## Records for this task

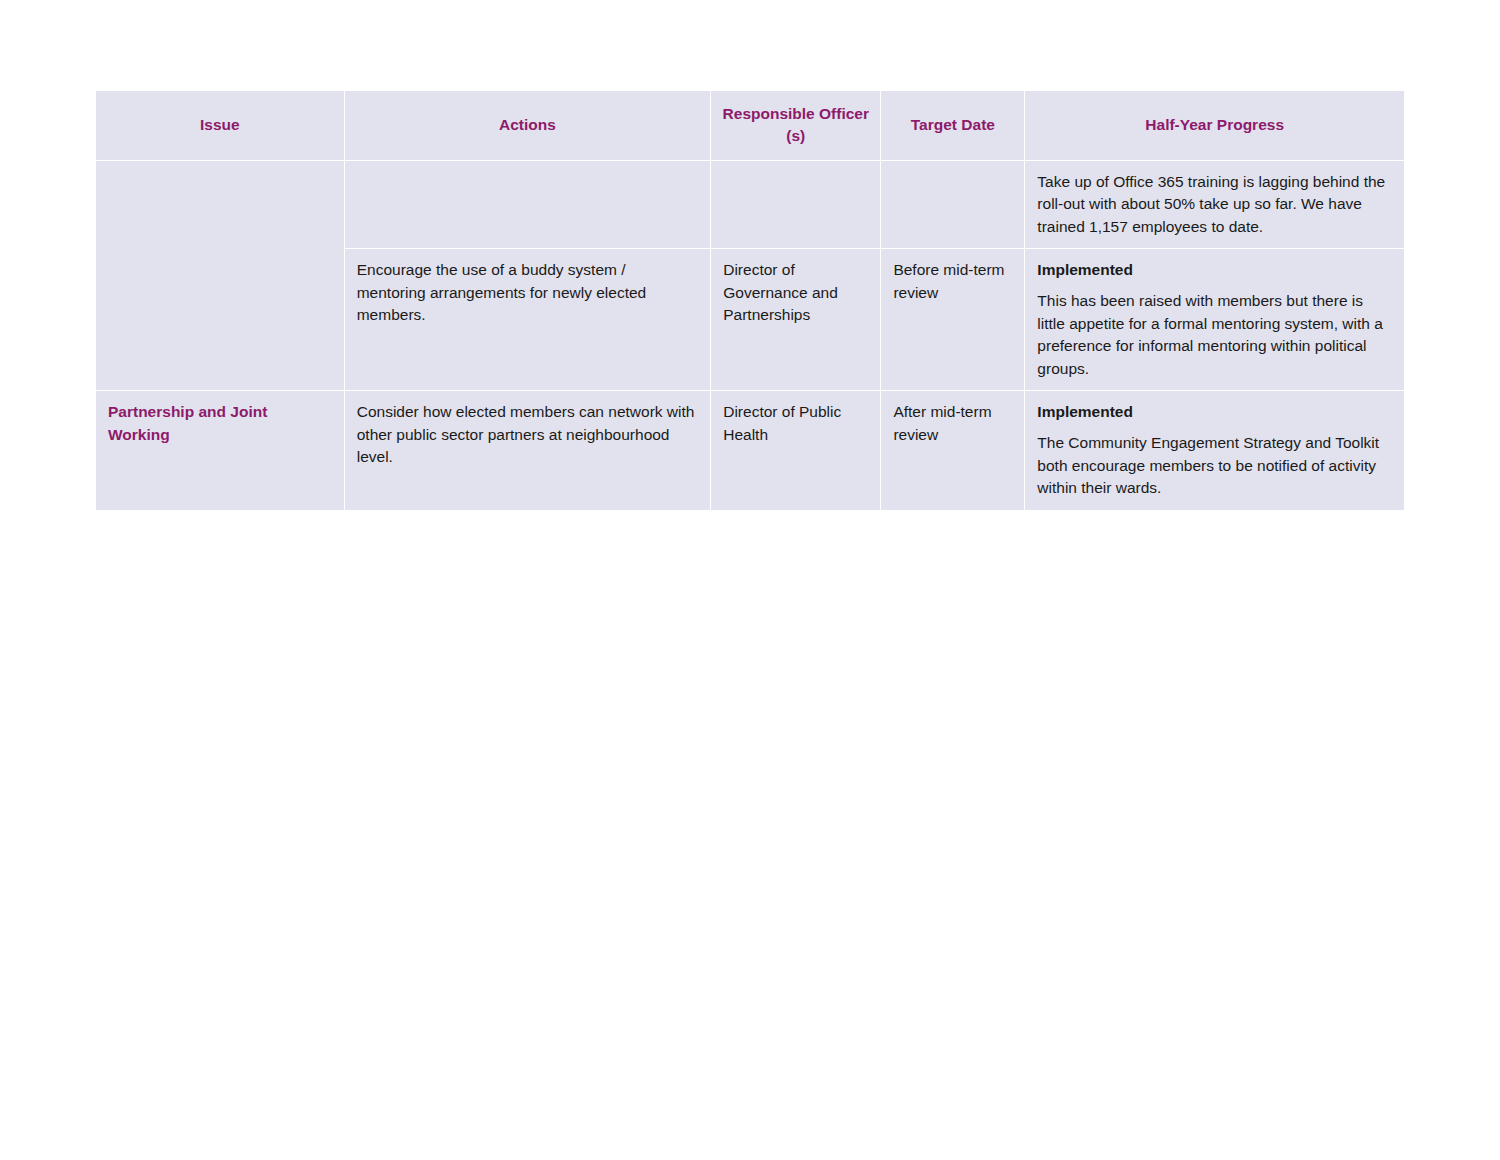| Issue | Actions | Responsible Officer (s) | Target Date | Half-Year Progress |
| --- | --- | --- | --- | --- |
| | | | | Take up of Office 365 training is lagging behind the roll-out with about 50% take up so far. We have trained 1,157 employees to date. |
| Encourage the use of a buddy system / mentoring arrangements for newly elected members. | Director of Governance and Partnerships | Before mid-term review | Implemented This has been raised with members but there is little appetite for a formal mentoring system, with a preference for informal mentoring within political groups. |
| Partnership and Joint Working | Consider how elected members can network with other public sector partners at neighbourhood level. | Director of Public Health | After mid-term review | Implemented The Community Engagement Strategy and Toolkit both encourage members to be notified of activity within their wards. |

## Directions for this task
Only lines holding the word "Implemented" belong in the answer; copy all of them from the records.

## Output below
| Encourage the use of a buddy system / mentoring arrangements for newly elected members. | Director of Governance and Partnerships | Before mid-term review | Implemented This has been raised with members but there is little appetite for a formal mentoring system, with a preference for informal mentoring within political groups. |
| Partnership and Joint Working | Consider how elected members can network with other public sector partners at neighbourhood level. | Director of Public Health | After mid-term review | Implemented The Community Engagement Strategy and Toolkit both encourage members to be notified of activity within their wards. |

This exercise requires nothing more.